Last year was a very rough year for me . I'm still trying to come out the other side of it mentally and in other ways. I'm still, internally , battling my thoughts and emotions. Guess I'm still in the numb stage from everything that's happened . Family and friends have been there all the way and still remain by my side for which I am so thankful for. Another thing that I'm very grateful for is YOU!!!...The people of FCN!!...So many wonderful, caring, amazing people on here that have kept me in line and on my toes. I'm rebuilding my life from scratch. It's hard and exhausting and sometimes I just don't know if I can keep doing the battle thing. I truly take my hat off to people that take hit after hit after hit and still remain solid. Some of those people are in here and I'm lucky enough to get to know them , love them and accept them them for who they are and what they have gone through and going through. Sooooooooo lol This is a shout out to the many friends I've made on here :)...YOU ARE APPRECIATED!!!!! :) xoxoxoxoxox
♥️
 
Last year was a very rough year for me . I'm still trying to come out the other side of it mentally and in other ways.

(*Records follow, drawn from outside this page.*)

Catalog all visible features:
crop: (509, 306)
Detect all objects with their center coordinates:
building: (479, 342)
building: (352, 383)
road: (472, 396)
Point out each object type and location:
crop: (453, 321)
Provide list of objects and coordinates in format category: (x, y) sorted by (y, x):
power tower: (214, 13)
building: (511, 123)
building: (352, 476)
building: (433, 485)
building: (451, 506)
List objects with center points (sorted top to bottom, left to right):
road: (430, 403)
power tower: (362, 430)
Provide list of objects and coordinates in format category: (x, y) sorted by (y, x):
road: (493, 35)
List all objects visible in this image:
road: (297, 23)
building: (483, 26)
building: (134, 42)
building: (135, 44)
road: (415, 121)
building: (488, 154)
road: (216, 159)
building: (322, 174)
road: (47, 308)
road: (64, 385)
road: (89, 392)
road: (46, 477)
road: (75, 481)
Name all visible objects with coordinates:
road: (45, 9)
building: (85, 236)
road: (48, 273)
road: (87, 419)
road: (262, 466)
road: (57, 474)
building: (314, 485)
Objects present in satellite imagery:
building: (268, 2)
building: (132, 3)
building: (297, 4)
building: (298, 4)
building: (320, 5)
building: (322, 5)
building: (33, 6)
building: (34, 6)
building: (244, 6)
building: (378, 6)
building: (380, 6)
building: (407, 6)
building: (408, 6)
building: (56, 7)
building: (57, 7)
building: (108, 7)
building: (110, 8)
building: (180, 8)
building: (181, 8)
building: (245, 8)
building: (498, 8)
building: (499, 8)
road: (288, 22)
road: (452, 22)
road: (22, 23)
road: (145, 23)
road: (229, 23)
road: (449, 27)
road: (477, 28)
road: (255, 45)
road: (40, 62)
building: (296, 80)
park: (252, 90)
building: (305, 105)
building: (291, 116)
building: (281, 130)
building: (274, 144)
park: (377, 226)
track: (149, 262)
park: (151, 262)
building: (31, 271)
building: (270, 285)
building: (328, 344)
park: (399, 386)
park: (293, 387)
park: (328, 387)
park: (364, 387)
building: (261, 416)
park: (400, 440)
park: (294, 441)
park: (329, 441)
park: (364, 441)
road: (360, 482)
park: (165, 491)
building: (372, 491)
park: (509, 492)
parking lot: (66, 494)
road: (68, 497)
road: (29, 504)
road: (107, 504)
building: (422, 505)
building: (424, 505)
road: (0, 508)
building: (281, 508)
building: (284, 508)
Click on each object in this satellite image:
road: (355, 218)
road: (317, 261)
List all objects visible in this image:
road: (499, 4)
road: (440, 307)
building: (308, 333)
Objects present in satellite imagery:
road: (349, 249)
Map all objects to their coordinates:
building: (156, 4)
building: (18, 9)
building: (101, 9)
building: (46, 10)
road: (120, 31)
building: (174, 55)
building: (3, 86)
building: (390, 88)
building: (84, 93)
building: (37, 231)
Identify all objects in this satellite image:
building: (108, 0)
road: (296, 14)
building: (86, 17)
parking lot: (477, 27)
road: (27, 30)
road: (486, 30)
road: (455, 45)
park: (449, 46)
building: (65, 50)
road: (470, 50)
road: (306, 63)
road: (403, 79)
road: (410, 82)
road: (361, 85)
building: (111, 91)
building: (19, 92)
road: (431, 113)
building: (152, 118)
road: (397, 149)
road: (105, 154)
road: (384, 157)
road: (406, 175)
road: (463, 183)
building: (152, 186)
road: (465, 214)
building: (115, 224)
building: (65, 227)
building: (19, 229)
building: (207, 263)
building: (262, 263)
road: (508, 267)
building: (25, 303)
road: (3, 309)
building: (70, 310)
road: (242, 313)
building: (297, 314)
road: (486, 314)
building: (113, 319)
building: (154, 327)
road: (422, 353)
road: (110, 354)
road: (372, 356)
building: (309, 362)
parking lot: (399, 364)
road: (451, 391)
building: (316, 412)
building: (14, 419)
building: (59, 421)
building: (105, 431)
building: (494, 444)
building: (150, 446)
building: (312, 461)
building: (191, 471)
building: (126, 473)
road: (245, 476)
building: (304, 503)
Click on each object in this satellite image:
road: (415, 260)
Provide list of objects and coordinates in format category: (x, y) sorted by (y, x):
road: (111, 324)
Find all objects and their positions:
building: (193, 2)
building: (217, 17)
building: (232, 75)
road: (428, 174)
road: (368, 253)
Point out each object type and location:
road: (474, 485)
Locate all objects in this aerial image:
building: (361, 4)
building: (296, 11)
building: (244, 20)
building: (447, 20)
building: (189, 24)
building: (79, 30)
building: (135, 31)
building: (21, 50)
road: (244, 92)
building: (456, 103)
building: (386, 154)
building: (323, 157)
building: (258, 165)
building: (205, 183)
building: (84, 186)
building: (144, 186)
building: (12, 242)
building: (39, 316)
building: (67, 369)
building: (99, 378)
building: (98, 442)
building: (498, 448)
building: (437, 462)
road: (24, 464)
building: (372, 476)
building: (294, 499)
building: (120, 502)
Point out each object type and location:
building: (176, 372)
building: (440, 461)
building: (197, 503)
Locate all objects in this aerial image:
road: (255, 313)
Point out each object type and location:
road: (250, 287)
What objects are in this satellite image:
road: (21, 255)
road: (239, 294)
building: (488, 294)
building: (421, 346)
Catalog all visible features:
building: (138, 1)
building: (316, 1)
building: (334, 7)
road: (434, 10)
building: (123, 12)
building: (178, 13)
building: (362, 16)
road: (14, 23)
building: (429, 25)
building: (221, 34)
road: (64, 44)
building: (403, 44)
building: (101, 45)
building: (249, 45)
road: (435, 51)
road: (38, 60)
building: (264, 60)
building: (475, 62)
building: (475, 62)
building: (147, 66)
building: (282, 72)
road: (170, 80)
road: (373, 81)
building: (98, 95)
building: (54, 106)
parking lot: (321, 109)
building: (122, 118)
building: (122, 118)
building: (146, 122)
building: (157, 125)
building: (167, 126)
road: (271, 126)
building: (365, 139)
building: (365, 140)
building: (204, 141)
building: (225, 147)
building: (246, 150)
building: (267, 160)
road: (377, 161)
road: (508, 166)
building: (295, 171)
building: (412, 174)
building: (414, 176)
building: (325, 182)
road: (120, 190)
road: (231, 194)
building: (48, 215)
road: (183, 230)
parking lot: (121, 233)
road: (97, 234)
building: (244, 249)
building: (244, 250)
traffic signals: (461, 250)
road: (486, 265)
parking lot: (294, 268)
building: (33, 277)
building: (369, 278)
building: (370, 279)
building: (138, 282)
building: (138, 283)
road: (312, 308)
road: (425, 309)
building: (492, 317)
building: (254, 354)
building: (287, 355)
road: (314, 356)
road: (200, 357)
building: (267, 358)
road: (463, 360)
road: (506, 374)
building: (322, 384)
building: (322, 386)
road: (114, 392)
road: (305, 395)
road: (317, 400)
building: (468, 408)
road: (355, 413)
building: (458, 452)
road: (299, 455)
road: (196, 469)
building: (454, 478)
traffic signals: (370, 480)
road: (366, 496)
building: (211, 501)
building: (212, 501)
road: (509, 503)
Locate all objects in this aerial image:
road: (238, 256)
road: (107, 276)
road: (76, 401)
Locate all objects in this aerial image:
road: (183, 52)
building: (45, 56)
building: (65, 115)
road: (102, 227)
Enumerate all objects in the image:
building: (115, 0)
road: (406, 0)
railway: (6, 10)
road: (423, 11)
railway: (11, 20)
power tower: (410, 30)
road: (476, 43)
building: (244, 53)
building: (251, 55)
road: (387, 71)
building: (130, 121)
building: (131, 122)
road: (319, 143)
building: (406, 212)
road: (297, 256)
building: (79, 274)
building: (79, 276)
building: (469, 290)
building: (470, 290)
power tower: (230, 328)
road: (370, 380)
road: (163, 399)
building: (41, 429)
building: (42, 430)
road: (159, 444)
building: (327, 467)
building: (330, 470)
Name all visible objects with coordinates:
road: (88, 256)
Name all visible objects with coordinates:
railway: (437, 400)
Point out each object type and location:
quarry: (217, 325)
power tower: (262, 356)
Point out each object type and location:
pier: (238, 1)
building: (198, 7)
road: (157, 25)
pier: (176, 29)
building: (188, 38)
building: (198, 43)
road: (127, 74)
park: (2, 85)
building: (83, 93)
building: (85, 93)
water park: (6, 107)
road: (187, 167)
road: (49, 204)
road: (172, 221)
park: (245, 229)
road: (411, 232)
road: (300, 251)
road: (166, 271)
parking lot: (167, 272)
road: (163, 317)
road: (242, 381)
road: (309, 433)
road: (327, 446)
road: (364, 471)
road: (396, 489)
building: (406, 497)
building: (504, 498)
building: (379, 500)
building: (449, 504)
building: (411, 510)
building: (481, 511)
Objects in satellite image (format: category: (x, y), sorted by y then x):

I'm still, internally , battling my thoughts and emotions. Guess I'm still in the numb stage from everything that's happened . Family and friends have been there all the way and still remain by my side for which I am so thankful for. Another thing that I'm very grateful for is YOU!!!...The people of FCN!!...So many wonderful, caring, amazing people on here that have kept me in line and on my toes. I'm rebuilding my life from scratch. It's hard and exhausting and sometimes I just don't know if I can keep doing the battle thing. I truly take my hat off to people that take hit after hit after hit and still remain solid. Some of those people are in here and I'm lucky enough to get to know them , love them and accept them them for who they are and what they have gone through and going through. Sooooooooo lol This is a shout out to the many friends I've made on here :)...YOU ARE APPRECIATED!!!!! :) xoxoxoxoxox
Stay strong, it’s always darkest before the dawn.
 
I have an older sister who I don't know very well because we weren't raised together. On the few occasions we have met I find her to be phoney, snotty, and she isnt shy about showing she resents me. People say I should continue to try with her, but I think I'm done. I've made it this far in life without her.
Your way too classy to entertain that kind of drama.